I got all the material to make buss bars and plates but not sure on how to charge them wire them how many I need I'll post my info about my vehicle and system..
2011 GMC Yukon SLT 320 HP mechman alt Taramp MD8k1ohm 2 wolfram Audio PT-18 all 2/0 weld wire any help would be much appreciated thank you .

*
*
*​*










*


----------



## Slow Cruiser (Aug 21, 2016)

I say look up some Overlanding and OffRoad vids and or forums on the battery setups. That might be your best way to get the info you need


----------



## JohnnyOhh (Feb 19, 2015)

i am not an expert..... i am learning as well.... but i have seen a lot of the vehicles that use lithium batteries have special standalone chargers that that manage the charging of the lithium batteries.

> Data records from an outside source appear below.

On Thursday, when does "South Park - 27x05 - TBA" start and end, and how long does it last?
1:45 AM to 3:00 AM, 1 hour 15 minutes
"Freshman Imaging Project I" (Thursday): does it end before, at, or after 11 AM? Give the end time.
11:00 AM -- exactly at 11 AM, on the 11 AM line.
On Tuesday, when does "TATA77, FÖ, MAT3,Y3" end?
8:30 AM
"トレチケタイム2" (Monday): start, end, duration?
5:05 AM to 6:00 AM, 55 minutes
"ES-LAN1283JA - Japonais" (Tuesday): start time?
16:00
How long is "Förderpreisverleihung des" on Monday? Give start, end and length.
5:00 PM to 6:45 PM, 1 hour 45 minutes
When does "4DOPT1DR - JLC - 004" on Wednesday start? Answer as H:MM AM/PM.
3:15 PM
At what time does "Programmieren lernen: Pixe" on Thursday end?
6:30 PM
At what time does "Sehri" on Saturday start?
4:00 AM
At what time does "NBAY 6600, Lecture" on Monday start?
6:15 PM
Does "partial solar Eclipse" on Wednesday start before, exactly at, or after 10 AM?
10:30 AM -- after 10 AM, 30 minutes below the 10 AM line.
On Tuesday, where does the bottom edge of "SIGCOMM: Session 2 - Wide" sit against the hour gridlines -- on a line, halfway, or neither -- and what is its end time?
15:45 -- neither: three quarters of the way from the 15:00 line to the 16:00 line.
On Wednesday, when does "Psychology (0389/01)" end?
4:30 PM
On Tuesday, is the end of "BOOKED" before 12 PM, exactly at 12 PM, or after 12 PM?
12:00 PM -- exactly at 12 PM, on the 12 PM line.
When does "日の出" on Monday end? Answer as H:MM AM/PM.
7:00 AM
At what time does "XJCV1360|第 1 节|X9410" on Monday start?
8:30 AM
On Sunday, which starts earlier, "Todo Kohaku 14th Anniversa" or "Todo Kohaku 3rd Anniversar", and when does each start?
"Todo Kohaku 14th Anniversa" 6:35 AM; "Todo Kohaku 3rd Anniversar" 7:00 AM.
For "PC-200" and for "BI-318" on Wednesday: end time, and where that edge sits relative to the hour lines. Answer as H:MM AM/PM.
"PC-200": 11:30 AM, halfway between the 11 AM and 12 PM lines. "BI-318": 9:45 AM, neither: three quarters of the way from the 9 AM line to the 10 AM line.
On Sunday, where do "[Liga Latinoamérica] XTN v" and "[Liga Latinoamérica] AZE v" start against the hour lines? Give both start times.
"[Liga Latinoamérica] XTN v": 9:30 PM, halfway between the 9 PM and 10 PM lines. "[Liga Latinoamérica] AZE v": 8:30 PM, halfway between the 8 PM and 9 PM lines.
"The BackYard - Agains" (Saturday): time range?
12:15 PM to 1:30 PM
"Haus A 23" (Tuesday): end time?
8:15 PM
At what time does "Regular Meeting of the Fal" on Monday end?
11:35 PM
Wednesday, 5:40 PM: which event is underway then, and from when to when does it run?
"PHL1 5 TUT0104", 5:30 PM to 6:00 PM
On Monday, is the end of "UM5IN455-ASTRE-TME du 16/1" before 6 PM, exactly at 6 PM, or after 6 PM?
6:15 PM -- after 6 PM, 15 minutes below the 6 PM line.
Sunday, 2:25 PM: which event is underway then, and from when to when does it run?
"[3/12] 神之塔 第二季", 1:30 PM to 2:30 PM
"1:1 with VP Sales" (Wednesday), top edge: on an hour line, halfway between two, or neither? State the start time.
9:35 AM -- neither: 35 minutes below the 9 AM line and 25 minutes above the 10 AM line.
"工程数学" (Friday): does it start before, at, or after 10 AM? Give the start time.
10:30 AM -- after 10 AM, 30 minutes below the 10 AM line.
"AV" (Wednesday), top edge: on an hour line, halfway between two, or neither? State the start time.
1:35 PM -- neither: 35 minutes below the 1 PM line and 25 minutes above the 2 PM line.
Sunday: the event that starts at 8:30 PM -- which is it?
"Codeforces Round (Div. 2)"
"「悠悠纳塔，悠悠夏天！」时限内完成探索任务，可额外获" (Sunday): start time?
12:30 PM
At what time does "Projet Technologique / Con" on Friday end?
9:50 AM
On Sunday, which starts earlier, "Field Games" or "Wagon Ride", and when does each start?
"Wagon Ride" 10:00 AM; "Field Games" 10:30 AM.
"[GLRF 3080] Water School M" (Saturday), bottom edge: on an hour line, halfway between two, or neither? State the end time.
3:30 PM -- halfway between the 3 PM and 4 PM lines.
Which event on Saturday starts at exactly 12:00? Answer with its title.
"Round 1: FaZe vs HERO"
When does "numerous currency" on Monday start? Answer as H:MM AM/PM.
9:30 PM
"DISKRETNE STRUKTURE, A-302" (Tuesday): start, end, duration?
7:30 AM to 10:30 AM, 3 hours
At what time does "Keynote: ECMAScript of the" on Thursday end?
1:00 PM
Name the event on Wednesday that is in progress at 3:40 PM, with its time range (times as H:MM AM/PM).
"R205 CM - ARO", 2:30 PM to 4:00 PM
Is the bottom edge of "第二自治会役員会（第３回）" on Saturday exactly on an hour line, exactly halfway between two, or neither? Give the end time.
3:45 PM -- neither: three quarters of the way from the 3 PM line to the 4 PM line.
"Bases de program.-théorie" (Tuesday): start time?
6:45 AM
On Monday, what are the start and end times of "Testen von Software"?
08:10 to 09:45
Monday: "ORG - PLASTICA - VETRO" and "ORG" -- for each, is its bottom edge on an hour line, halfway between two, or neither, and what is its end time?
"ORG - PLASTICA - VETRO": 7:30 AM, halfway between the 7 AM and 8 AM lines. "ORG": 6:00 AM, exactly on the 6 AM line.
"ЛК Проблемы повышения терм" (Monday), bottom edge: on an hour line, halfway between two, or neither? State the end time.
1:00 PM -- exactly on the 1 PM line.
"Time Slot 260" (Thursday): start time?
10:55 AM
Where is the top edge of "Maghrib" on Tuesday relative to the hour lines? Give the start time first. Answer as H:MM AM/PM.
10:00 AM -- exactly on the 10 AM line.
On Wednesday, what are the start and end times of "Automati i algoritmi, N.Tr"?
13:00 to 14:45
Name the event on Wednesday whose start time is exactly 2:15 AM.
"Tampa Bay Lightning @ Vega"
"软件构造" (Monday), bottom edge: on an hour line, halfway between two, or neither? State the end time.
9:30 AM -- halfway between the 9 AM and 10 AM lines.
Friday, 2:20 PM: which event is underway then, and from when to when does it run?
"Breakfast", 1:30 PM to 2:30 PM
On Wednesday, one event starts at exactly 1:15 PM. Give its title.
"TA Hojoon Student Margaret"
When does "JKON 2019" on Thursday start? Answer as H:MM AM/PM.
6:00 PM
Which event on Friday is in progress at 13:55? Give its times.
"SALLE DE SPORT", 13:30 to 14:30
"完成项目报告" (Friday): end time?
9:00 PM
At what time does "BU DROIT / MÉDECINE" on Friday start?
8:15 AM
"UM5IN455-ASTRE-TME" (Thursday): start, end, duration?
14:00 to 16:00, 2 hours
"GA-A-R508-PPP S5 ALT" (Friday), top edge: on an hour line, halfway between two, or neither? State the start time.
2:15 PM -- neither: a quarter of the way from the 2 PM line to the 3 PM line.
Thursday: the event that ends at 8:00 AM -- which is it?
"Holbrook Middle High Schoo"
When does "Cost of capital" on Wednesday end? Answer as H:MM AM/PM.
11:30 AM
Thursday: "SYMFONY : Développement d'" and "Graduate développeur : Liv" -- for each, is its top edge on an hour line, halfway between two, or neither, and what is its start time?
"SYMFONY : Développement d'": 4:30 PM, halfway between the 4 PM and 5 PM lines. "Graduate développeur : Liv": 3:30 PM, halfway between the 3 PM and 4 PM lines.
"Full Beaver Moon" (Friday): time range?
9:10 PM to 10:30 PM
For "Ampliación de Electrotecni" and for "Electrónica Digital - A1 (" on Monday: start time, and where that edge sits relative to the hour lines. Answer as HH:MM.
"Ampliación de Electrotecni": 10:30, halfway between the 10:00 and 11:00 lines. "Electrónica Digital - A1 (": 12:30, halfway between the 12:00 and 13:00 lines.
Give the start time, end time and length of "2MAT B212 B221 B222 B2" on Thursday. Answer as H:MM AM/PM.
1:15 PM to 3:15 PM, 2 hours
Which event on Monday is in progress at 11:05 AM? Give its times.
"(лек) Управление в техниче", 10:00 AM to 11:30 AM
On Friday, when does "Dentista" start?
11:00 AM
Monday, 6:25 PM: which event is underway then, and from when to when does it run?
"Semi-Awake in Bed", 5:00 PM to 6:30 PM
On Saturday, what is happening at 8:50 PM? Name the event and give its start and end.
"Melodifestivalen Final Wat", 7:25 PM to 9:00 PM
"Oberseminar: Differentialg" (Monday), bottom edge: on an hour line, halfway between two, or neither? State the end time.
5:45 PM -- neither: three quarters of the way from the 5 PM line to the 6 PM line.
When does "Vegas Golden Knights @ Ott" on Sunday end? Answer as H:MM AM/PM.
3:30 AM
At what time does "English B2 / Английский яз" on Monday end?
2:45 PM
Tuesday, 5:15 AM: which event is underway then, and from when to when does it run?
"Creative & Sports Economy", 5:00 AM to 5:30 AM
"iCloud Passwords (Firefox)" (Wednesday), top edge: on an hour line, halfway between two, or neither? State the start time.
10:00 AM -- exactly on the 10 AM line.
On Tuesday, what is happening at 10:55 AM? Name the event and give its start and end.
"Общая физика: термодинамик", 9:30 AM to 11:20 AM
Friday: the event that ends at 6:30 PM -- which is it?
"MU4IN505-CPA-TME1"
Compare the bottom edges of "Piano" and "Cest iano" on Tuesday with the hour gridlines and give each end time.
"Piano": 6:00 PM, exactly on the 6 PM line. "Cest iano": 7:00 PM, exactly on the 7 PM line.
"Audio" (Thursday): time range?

also i have come across this videos in the past, just things to think about.
"How to not blow up your Alternator when charging Lithium"


----------



## Christman2021 (Aug 4, 2021)

Slow Cruiser said:


> I say look up some Overlanding and OffRoad vids and or forums on the battery setups. That might be your best way to get the info you need


I've done post in SMD audio AND SOUND SALAUTION AUDIO a month ago and never got a reply I noticed this page has more activity so I'm gonna try this 🤞


----------



## JohnnyOhh (Feb 19, 2015)

yeah totally, i know SPL guys run lithium batteries. but i am not really sure how they charge/maintain the batteries.
i think a lot of those guys have multiple alternators so they can supply a lot of current to charge the lithium batteries.
based on that video i posted above, stock alternators may have trouble charging lithium batteries, it seems like they draw more current to charge v.s. standard lead acid batteries (seems like). again, not a real expert.


----------



## vectrasoundz (Jan 19, 2020)

Check these out:


----------



## Holmz (Jul 12, 2017)

Most lithiums do not work as a starting battery.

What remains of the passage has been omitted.